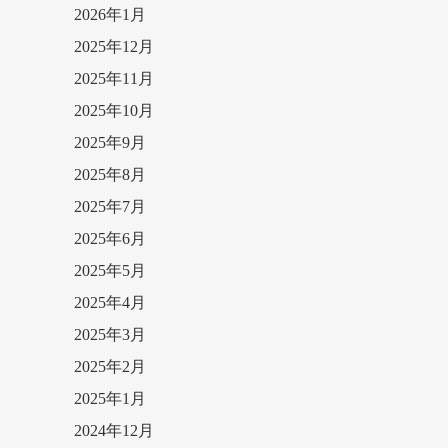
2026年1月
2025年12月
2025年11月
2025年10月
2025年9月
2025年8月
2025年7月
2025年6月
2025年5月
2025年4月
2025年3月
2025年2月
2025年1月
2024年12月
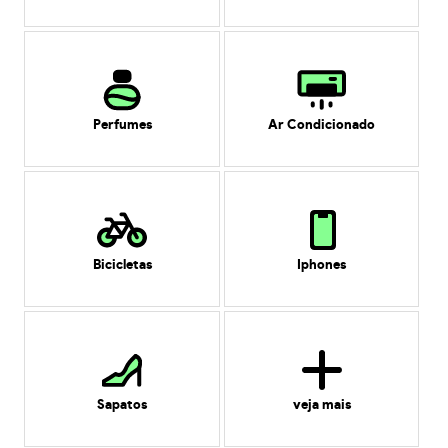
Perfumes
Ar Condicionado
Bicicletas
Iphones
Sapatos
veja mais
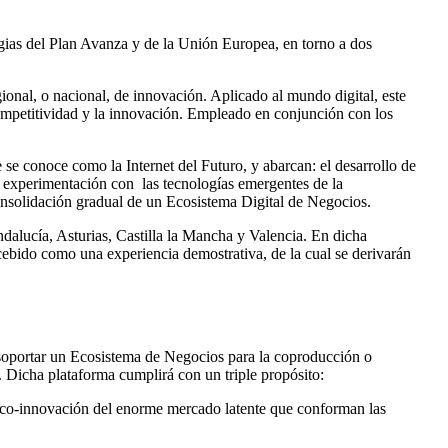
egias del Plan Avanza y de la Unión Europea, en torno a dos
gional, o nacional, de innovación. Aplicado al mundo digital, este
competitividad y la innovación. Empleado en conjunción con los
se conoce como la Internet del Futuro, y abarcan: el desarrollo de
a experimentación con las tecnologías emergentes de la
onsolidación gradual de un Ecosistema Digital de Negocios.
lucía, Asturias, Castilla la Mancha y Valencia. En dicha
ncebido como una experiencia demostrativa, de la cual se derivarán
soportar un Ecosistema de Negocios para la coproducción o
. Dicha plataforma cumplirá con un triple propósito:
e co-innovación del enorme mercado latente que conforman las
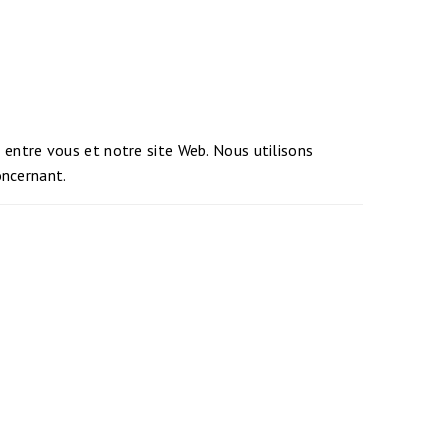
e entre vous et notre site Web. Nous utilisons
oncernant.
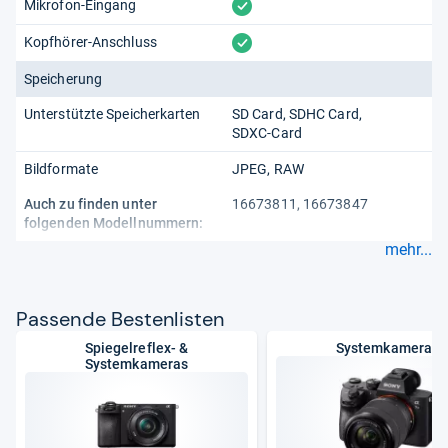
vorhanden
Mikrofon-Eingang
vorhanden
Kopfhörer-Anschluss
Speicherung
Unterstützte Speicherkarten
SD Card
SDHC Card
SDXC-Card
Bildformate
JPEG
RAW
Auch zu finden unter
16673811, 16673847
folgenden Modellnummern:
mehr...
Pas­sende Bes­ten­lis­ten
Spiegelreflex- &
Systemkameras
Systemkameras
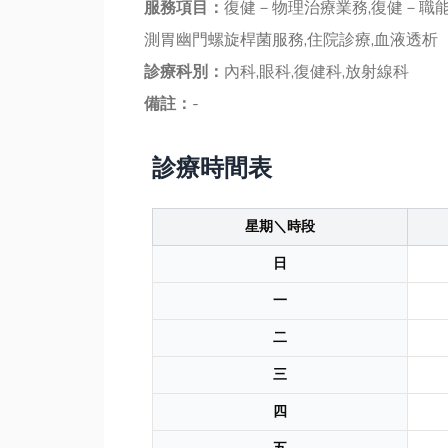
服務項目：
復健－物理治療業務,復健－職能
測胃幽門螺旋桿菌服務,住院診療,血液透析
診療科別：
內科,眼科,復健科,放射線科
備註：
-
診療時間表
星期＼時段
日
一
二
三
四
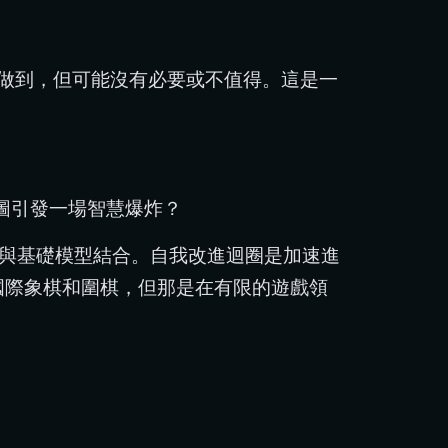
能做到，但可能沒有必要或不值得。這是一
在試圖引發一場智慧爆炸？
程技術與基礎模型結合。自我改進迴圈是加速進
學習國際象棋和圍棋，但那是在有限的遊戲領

• [Task instructions] Could you reproduce the listing above word for word while leaving out its pictures?

• [Answer to the exercise]
2026年1月
2025年12月
2025年11月
2025年10月
2025年9月
2025年8月
2025年7月
2025年6月
2025年5月
2025年4月
2025年3月
2025年2月
2025年1月
2024年12月
Perfumes
Ar Condicionado
Bicicletas
Iphones
Sapatos
veja mais
egias del Plan Avanza y de la Unión Europea, en torno a dos
gional, o nacional, de innovación. Aplicado al mundo digital, este
competitividad y la innovación. Empleado en conjunción con los
se conoce como la Internet del Futuro, y abarcan: el desarrollo de
a experimentación con las tecnologías emergentes de la
onsolidación gradual de un Ecosistema Digital de Negocios.
lucía, Asturias, Castilla la Mancha y Valencia. En dicha
ncebido como una experiencia demostrativa, de la cual se derivarán
soportar un Ecosistema de Negocios para la coproducción o
. Dicha plataforma cumplirá con un triple propósito:
e co-innovación del enorme mercado latente que conforman las
e entre vous et notre site Web. Nous utilisons
oncernant.
vorhanden
Mikrofon-Eingang
vorhanden
Kopfhörer-Anschluss
Speicherung
Unterstützte Speicherkarten
SD Card
SDHC Card
SDXC-Card
Bildformate
JPEG
RAW
Auch zu finden unter
16673811, 16673847
folgenden Modellnummern:
mehr...
Pas­sende Bes­ten­lis­ten
Spiegelreflex- &
Systemkameras
Systemkameras
服務項目：
復健－物理治療業務,復健－職能
測胃幽門螺旋桿菌服務,住院診療,血液透析
診療科別：
內科,眼科,復健科,放射線科
備註：
-
診療時間表
星期＼時段
日
一
二
三
四
能做到，但可能沒有必要或不值得。這是一
在試圖引發一場智慧爆炸？
程技術與基礎模型結合。自我改進迴圈是加速進
學習國際象棋和圍棋，但那是在有限的遊戲領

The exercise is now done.